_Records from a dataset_
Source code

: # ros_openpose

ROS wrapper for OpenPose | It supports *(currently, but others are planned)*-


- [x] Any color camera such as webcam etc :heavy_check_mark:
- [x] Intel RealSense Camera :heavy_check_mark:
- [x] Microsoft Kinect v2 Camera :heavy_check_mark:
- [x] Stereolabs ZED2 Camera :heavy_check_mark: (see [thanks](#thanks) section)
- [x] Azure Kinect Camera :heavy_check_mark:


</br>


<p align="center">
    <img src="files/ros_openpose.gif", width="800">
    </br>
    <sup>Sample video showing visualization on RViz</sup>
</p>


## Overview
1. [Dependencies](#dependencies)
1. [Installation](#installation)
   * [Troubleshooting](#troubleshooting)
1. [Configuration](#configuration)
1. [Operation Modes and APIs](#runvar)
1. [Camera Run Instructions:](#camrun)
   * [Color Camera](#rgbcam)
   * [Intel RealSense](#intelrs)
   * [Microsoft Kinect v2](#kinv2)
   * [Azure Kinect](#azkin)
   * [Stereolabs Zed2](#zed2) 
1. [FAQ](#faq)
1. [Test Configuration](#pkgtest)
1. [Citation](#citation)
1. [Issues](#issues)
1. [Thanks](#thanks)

_Assignment_
Return these lines exactly as they appear, for all of the material.

_Completed task_
Source code

: # ros_openpose

ROS wrapper for OpenPose | It supports *(currently, but others are planned)*-


- [x] Any color camera such as webcam etc :heavy_check_mark:
- [x] Intel RealSense Camera :heavy_check_mark:
- [x] Microsoft Kinect v2 Camera :heavy_check_mark:
- [x] Stereolabs ZED2 Camera :heavy_check_mark: (see [thanks](#thanks) section)
- [x] Azure Kinect Camera :heavy_check_mark:


</br>


<p align="center">
    <img src="files/ros_openpose.gif", width="800">
    </br>
    <sup>Sample video showing visualization on RViz</sup>
</p>


## Overview
1. [Dependencies](#dependencies)
1. [Installation](#installation)
   * [Troubleshooting](#troubleshooting)
1. [Configuration](#configuration)
1. [Operation Modes and APIs](#runvar)
1. [Camera Run Instructions:](#camrun)
   * [Color Camera](#rgbcam)
   * [Intel RealSense](#intelrs)
   * [Microsoft Kinect v2](#kinv2)
   * [Azure Kinect](#azkin)
   * [Stereolabs Zed2](#zed2) 
1. [FAQ](#faq)
1. [Test Configuration](#pkgtest)
1. [Citation](#citation)
1. [Issues](#issues)
1. [Thanks](#thanks)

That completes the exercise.